Records for the task Start Marker
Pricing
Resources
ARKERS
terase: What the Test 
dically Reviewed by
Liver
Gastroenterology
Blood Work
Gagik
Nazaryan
Records for the task End Marker
### Your instructions
Set out the records again, exactly as they appear above.

### Solved exercise
Pricing
Resources
ARKERS
terase: What the Test 
dically Reviewed by
Liver
Gastroenterology
Blood Work
Gagik
Nazaryan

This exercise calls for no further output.